There’s a long list of great cities to become a resident of, but the top-rankers include the capital Des Moines, Cedar Rapids, and Sioux City. Its low cost of living further adds to its appeal. (Source: Sperling’s Best Places)

Cost of Home Ownership in the State

How much it costs to become a home owner in the state still depends on individual factors, but on average, home buyers can spend around $138,200 for a home. And with home values in the country having a median of $195,300, this shows that real estate in the state is less expensive than many other parts of the country. (Source: Zillow)

Despite the lower expenses associated with buying a home here, almost everyone still need financial assistance to make the purchase. Thus, most of them have to take out a mortgage. This type of housing loan comes with a long-term financial responsibility, so borrowers should first educate themselves about mortgage rate influencers.
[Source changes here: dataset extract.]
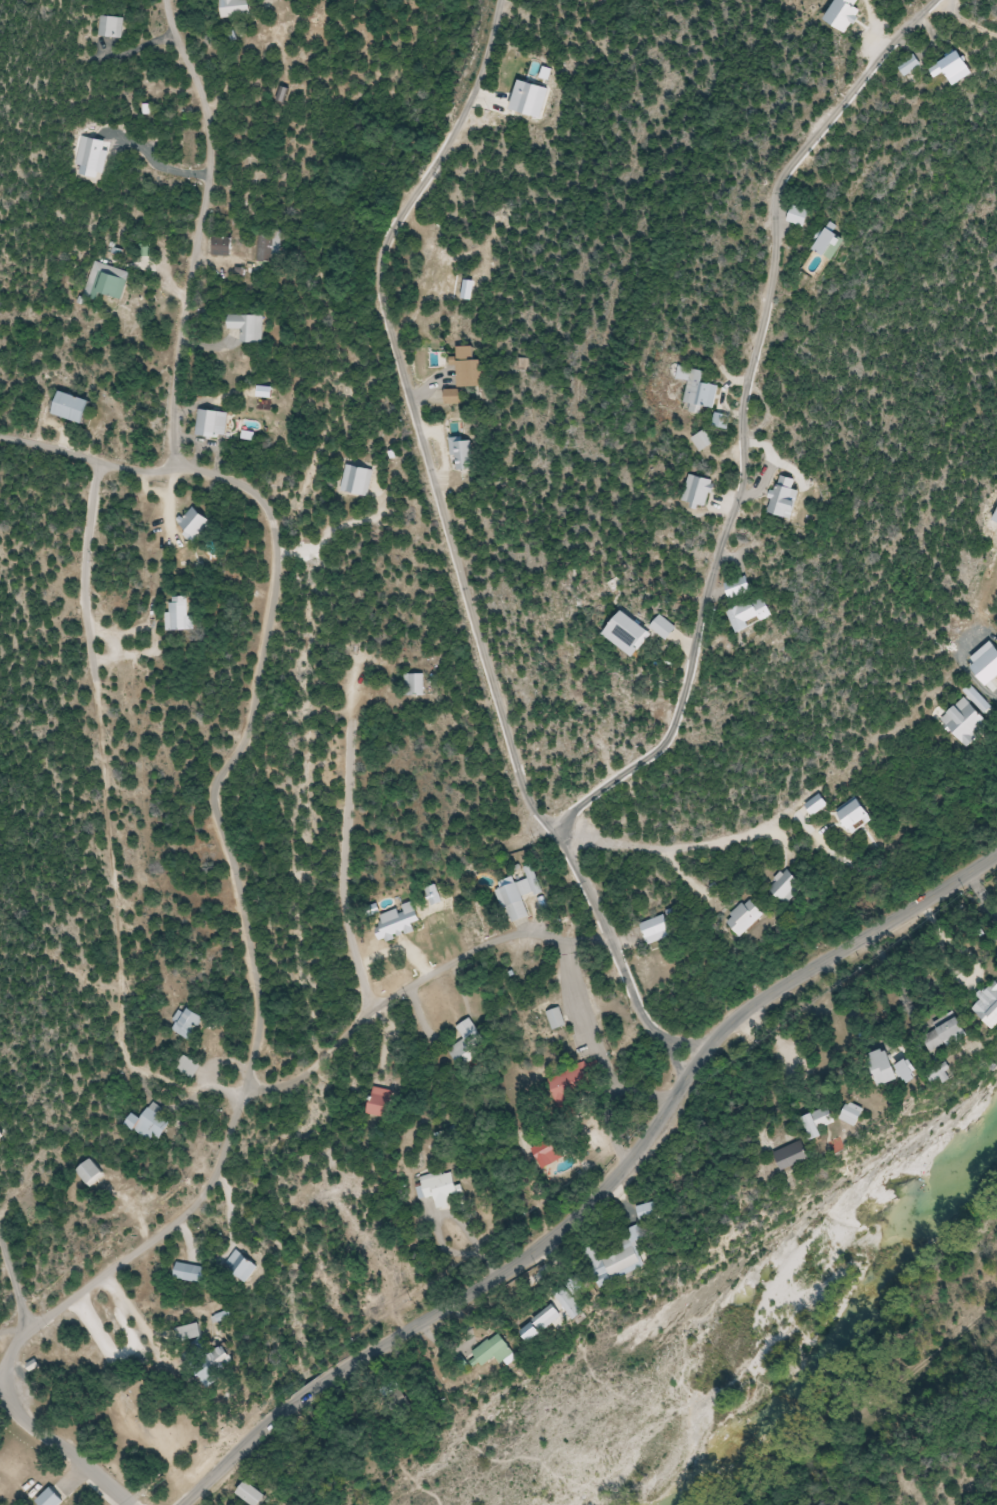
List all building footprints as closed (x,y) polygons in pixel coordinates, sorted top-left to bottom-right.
[(220,17),(253,17),(253,0),(220,0),(220,17)] [(129,19),(103,16),(101,37),(127,40),(129,19)] [(932,67),(938,79),(952,72),(959,86),(979,75),(964,49),(932,67)] [(925,67),(917,53),(899,64),(908,77),(925,67)] [(808,229),(814,213),(796,206),(790,221),(808,229)] [(840,232),(843,228),(833,222),(817,250),(838,262),(852,239),(840,232)] [(282,234),(258,234),(258,263),(282,263),(282,234)] [(233,235),(213,235),(213,256),(233,256),(233,235)] [(126,300),(133,273),(96,262),(87,298),(101,301),(103,294),(126,300)] [(264,345),(265,316),(229,315),(228,330),(241,330),(241,344),(264,345)] [(477,347),(459,347),(459,387),(484,387),(484,361),(477,361),(477,347)] [(709,372),(681,367),(679,380),(691,382),(687,403),(694,404),(693,413),(703,415),(705,404),(718,406),(721,387),(707,384),(709,372)] [(88,426),(96,404),(64,391),(56,414),(88,426)] [(461,403),(461,391),(447,391),(447,403),(461,403)] [(231,412),(198,412),(198,437),(231,437),(231,412)] [(704,452),(717,443),(707,430),(695,438),(704,452)] [(374,469),(346,464),(342,492),(370,497),(374,469)] [(772,513),(804,519),(808,490),(798,489),(800,478),(779,474),(772,513)] [(711,507),(715,478),(690,476),(687,505),(711,507)] [(214,522),(195,505),(180,523),(190,531),(186,535),(196,543),(214,522)] [(777,619),(770,596),(733,608),(741,631),(777,619)] [(188,616),(188,600),(167,600),(167,630),(195,630),(195,616),(188,616)] [(637,657),(655,634),(626,611),(608,635),(637,657)] [(670,641),(679,630),(661,616),(652,627),(670,641)] [(408,696),(425,696),(425,674),(408,674),(408,696)] [(943,717),(966,748),(993,728),(969,697),(943,717)] [(806,804),(815,816),(831,804),(823,793),(806,804)] [(854,832),(875,817),(859,795),(838,809),(854,832)] [(499,891),(510,925),(533,917),(533,918),(543,915),(536,896),(543,894),(533,865),(524,868),(529,881),(499,891)] [(794,904),(807,880),(785,868),(772,892),(794,904)] [(727,921),(743,937),(767,914),(751,898),(727,921)] [(650,945),(675,934),(666,914),(642,925),(650,945)] [(989,1010),(996,1018),(996,1002),(989,1010)] [(192,1041),(206,1018),(184,1005),(170,1028),(192,1041)] [(547,1013),(555,1031),(568,1026),(560,1007),(547,1013)] [(966,1012),(933,1036),(947,1055),(980,1030),(966,1012)] [(461,1069),(483,1055),(478,1046),(485,1042),(471,1018),(456,1027),(464,1041),(449,1050),(461,1069)] [(894,1088),(913,1080),(901,1048),(882,1055),(894,1088)] [(204,1065),(182,1054),(174,1070),(196,1081),(204,1065)] [(606,1079),(600,1063),(552,1080),(563,1111),(582,1104),(577,1089),(606,1079)] [(972,1080),(963,1063),(944,1073),(953,1091),(972,1080)] [(395,1116),(395,1089),(375,1089),(375,1116),(395,1116)] [(142,1117),(137,1113),(129,1122),(150,1142),(157,1135),(161,1138),(175,1122),(155,1103),(142,1117)] [(849,1121),(838,1105),(816,1120),(831,1142),(839,1136),(836,1130),(849,1121)] [(13,1134),(0,1119),(0,1146),(13,1134)] [(826,1159),(816,1139),(787,1153),(796,1173),(826,1159)] [(108,1173),(93,1159),(79,1173),(94,1188),(108,1173)] [(456,1206),(453,1197),(462,1195),(456,1173),(416,1184),(420,1200),(434,1196),(438,1211),(456,1206)] [(659,1201),(641,1206),(645,1221),(663,1216),(659,1201)] [(653,1268),(642,1242),(649,1239),(642,1224),(588,1249),(606,1290),(653,1268)] [(227,1270),(252,1286),(264,1266),(240,1250),(227,1270)] [(208,1285),(211,1268),(178,1263),(175,1279),(208,1285)] [(218,1324),(236,1318),(234,1311),(215,1317),(218,1324)] [(179,1330),(184,1346),(207,1338),(202,1322),(179,1330)] [(521,1355),(505,1333),(477,1353),(488,1368),(502,1357),(507,1365),(521,1355)] [(240,1359),(228,1345),(214,1358),(226,1371),(240,1359)] [(255,1481),(245,1494),(258,1504),(271,1504),(276,1499),(255,1481)] [(71,1498),(63,1504),(47,1504),(41,1498),(56,1484),(71,1498)]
Critical Factors for Consideration

Before applying for a mortgage, it’s critical for consumers to first determine whether they can afford to buy or if renting makes more sense for their current and foreseeable future. Once they’ve established they have the means to make their monthly loan payments on time, the next step is to gauge which type of mortgage (fixed-rate vs. adjustable-rate) best suits their short- and long-term needs and preferences. They should also factor down payment requirements, and if they can meet this.  

Deciding on Which Mortgage to Get

The two main forms of mortgages are the fixed-rate and the adjustable-rate mortgages. Establishing future housing needs – whether a home owner will stay in the same house for more than a decade or so – will help borrowers make the right decision.

Of course, they should also consider their own finances, both current and future, so they can avoid becoming underwater on their payments, or worse, defaulting on their loans or even foreclosure. In addition, knowing the risks and benefits associated with both types of housing loans should make it to the top of the list of all borrowers, because even the slightest difference in mortgage rates can already make all the difference between paying off debts completely and facing foreclosure.

Availability of Mortgage Assistance

Iowa residents can seek the help of several agencies and not just for education, but also for mortgage down payment assistance as well as lower-cost mortgages.

For instance, there is the Iowa Finance Authority, which offers two different options for 30-year fixed-rate mortgages. The first one, called “FirstHome” program, is for first-time buyers. The second one is the “Homes for Iowans Program,” which both first and repeat buyers can apply for. The organization also offers these in “plus” versions. Those who qualify for these will also receive a grant amounting to $2,500, which they can use either for a down payment or to cover closing costs.

There are also certain lending areas where the Neighborhood Finance Corporation implements grant and loan programs. Qualifying applicants can receive forgivable home improvement funds amounting up to $10,000. The NFC also offers closing cost assistance of up to $2,500. A plus is that this doesn’t require private mortgage insurance, and comes with a relatively affordable fixed interest rate.